#### Problem statement:
Every entry in the listing is to be reproduced exactly.

#### Extracted entries:
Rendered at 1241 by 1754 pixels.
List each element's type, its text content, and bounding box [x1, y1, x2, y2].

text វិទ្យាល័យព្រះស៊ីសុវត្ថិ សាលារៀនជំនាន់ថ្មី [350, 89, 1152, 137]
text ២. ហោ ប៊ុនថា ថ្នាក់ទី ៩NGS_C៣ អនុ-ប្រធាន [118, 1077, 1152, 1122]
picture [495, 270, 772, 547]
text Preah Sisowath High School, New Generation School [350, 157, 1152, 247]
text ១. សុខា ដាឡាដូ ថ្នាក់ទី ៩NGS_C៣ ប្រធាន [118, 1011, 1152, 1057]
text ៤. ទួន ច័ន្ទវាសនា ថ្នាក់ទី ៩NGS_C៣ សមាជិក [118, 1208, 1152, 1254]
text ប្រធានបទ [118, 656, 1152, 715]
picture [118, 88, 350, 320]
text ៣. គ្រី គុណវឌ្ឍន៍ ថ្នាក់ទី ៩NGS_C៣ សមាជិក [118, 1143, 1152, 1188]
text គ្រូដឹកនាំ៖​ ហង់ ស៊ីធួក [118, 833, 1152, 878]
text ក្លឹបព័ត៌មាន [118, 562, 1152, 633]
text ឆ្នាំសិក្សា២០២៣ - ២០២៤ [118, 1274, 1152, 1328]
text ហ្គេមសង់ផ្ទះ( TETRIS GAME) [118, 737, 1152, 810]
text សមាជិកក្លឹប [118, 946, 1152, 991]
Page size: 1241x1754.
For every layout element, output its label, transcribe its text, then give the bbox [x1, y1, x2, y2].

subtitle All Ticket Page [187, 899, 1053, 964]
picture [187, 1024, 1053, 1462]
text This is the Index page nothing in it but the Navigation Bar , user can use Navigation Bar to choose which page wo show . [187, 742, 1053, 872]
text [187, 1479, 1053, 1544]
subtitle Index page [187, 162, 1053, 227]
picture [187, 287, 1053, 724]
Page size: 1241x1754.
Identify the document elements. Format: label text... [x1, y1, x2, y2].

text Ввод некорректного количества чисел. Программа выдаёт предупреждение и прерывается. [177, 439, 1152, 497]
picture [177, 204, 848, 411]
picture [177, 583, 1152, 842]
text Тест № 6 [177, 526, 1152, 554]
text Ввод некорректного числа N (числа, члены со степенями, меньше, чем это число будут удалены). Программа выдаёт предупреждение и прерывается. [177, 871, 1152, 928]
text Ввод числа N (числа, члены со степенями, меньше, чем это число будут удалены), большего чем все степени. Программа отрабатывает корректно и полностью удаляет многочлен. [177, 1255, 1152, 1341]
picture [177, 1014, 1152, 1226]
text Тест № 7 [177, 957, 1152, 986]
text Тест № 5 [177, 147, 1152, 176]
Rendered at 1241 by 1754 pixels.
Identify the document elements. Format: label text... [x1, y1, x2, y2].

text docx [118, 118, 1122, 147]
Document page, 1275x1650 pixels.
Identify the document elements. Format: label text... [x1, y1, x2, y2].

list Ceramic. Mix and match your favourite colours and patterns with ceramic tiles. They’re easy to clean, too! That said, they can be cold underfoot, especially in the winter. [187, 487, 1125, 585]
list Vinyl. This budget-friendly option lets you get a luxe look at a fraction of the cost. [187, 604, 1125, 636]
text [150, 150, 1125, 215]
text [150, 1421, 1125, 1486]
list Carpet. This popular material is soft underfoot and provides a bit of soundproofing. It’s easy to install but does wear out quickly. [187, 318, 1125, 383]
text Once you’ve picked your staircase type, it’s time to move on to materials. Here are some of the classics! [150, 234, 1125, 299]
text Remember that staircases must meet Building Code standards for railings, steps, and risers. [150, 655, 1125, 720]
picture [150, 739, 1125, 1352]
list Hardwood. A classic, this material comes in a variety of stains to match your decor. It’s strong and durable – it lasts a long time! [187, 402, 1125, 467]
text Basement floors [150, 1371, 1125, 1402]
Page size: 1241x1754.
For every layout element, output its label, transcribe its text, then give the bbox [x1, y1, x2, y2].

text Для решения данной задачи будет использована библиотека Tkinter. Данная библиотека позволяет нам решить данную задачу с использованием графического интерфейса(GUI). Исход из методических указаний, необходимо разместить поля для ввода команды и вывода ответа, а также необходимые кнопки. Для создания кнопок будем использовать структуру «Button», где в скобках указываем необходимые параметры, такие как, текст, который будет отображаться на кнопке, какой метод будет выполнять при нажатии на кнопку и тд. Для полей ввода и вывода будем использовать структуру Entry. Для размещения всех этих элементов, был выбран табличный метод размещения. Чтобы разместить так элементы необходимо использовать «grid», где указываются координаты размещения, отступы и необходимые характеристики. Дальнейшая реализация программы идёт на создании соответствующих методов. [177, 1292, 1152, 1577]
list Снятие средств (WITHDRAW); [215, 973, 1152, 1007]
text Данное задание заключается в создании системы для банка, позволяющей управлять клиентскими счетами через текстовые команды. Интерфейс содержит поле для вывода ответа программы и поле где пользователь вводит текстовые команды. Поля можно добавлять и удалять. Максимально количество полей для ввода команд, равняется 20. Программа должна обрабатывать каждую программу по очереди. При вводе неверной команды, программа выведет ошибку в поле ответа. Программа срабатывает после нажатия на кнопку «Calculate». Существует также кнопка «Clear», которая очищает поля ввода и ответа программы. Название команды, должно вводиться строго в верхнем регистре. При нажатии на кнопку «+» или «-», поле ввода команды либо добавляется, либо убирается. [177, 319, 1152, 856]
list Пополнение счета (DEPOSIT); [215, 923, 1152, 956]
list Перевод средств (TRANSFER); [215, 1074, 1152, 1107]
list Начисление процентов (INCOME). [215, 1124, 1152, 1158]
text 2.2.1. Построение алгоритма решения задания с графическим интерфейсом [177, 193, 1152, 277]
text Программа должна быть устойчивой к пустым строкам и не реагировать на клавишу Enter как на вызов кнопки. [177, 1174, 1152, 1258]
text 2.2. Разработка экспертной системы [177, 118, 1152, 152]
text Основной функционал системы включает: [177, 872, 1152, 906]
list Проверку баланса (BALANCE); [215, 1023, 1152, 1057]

#### Task answer:
Rendered at 1241 by 1754 pixels.
List each element's type, its text content, and bounding box [x1, y1, x2, y2].

text វិទ្យាល័យព្រះស៊ីសុវត្ថិ សាលារៀនជំនាន់ថ្មី [350, 89, 1152, 137]
text ២. ហោ ប៊ុនថា ថ្នាក់ទី ៩NGS_C៣ អនុ-ប្រធាន [118, 1077, 1152, 1122]
picture [495, 270, 772, 547]
text Preah Sisowath High School, New Generation School [350, 157, 1152, 247]
text ១. សុខា ដាឡាដូ ថ្នាក់ទី ៩NGS_C៣ ប្រធាន [118, 1011, 1152, 1057]
text ៤. ទួន ច័ន្ទវាសនា ថ្នាក់ទី ៩NGS_C៣ សមាជិក [118, 1208, 1152, 1254]
text ប្រធានបទ [118, 656, 1152, 715]
picture [118, 88, 350, 320]
text ៣. គ្រី គុណវឌ្ឍន៍ ថ្នាក់ទី ៩NGS_C៣ សមាជិក [118, 1143, 1152, 1188]
text គ្រូដឹកនាំ៖​ ហង់ ស៊ីធួក [118, 833, 1152, 878]
text ក្លឹបព័ត៌មាន [118, 562, 1152, 633]
text ឆ្នាំសិក្សា២០២៣ - ២០២៤ [118, 1274, 1152, 1328]
text ហ្គេមសង់ផ្ទះ( TETRIS GAME) [118, 737, 1152, 810]
text សមាជិកក្លឹប [118, 946, 1152, 991]
Page size: 1241x1754.
For every layout element, output its label, transcribe its text, then give the bbox [x1, y1, x2, y2].

subtitle All Ticket Page [187, 899, 1053, 964]
picture [187, 1024, 1053, 1462]
text This is the Index page nothing in it but the Navigation Bar , user can use Navigation Bar to choose which page wo show . [187, 742, 1053, 872]
text [187, 1479, 1053, 1544]
subtitle Index page [187, 162, 1053, 227]
picture [187, 287, 1053, 724]
Page size: 1241x1754.
Identify the document elements. Format: label text... [x1, y1, x2, y2].

text Ввод некорректного количества чисел. Программа выдаёт предупреждение и прерывается. [177, 439, 1152, 497]
picture [177, 204, 848, 411]
picture [177, 583, 1152, 842]
text Тест № 6 [177, 526, 1152, 554]
text Ввод некорректного числа N (числа, члены со степенями, меньше, чем это число будут удалены). Программа выдаёт предупреждение и прерывается. [177, 871, 1152, 928]
text Ввод числа N (числа, члены со степенями, меньше, чем это число будут удалены), большего чем все степени. Программа отрабатывает корректно и полностью удаляет многочлен. [177, 1255, 1152, 1341]
picture [177, 1014, 1152, 1226]
text Тест № 7 [177, 957, 1152, 986]
text Тест № 5 [177, 147, 1152, 176]
Rendered at 1241 by 1754 pixels.
Identify the document elements. Format: label text... [x1, y1, x2, y2].

text docx [118, 118, 1122, 147]
Document page, 1275x1650 pixels.
Identify the document elements. Format: label text... [x1, y1, x2, y2].

list Ceramic. Mix and match your favourite colours and patterns with ceramic tiles. They’re easy to clean, too! That said, they can be cold underfoot, especially in the winter. [187, 487, 1125, 585]
list Vinyl. This budget-friendly option lets you get a luxe look at a fraction of the cost. [187, 604, 1125, 636]
text [150, 150, 1125, 215]
text [150, 1421, 1125, 1486]
list Carpet. This popular material is soft underfoot and provides a bit of soundproofing. It’s easy to install but does wear out quickly. [187, 318, 1125, 383]
text Once you’ve picked your staircase type, it’s time to move on to materials. Here are some of the classics! [150, 234, 1125, 299]
text Remember that staircases must meet Building Code standards for railings, steps, and risers. [150, 655, 1125, 720]
picture [150, 739, 1125, 1352]
list Hardwood. A classic, this material comes in a variety of stains to match your decor. It’s strong and durable – it lasts a long time! [187, 402, 1125, 467]
text Basement floors [150, 1371, 1125, 1402]
Page size: 1241x1754.
For every layout element, output its label, transcribe its text, then give the bbox [x1, y1, x2, y2].

text Для решения данной задачи будет использована библиотека Tkinter. Данная библиотека позволяет нам решить данную задачу с использованием графического интерфейса(GUI). Исход из методических указаний, необходимо разместить поля для ввода команды и вывода ответа, а также необходимые кнопки. Для создания кнопок будем использовать структуру «Button», где в скобках указываем необходимые параметры, такие как, текст, который будет отображаться на кнопке, какой метод будет выполнять при нажатии на кнопку и тд. Для полей ввода и вывода будем использовать структуру Entry. Для размещения всех этих элементов, был выбран табличный метод размещения. Чтобы разместить так элементы необходимо использовать «grid», где указываются координаты размещения, отступы и необходимые характеристики. Дальнейшая реализация программы идёт на создании соответствующих методов. [177, 1292, 1152, 1577]
list Снятие средств (WITHDRAW); [215, 973, 1152, 1007]
text Данное задание заключается в создании системы для банка, позволяющей управлять клиентскими счетами через текстовые команды. Интерфейс содержит поле для вывода ответа программы и поле где пользователь вводит текстовые команды. Поля можно добавлять и удалять. Максимально количество полей для ввода команд, равняется 20. Программа должна обрабатывать каждую программу по очереди. При вводе неверной команды, программа выведет ошибку в поле ответа. Программа срабатывает после нажатия на кнопку «Calculate». Существует также кнопка «Clear», которая очищает поля ввода и ответа программы. Название команды, должно вводиться строго в верхнем регистре. При нажатии на кнопку «+» или «-», поле ввода команды либо добавляется, либо убирается. [177, 319, 1152, 856]
list Пополнение счета (DEPOSIT); [215, 923, 1152, 956]
list Перевод средств (TRANSFER); [215, 1074, 1152, 1107]
list Начисление процентов (INCOME). [215, 1124, 1152, 1158]
text 2.2.1. Построение алгоритма решения задания с графическим интерфейсом [177, 193, 1152, 277]
text Программа должна быть устойчивой к пустым строкам и не реагировать на клавишу Enter как на вызов кнопки. [177, 1174, 1152, 1258]
text 2.2. Разработка экспертной системы [177, 118, 1152, 152]
text Основной функционал системы включает: [177, 872, 1152, 906]
list Проверку баланса (BALANCE); [215, 1023, 1152, 1057]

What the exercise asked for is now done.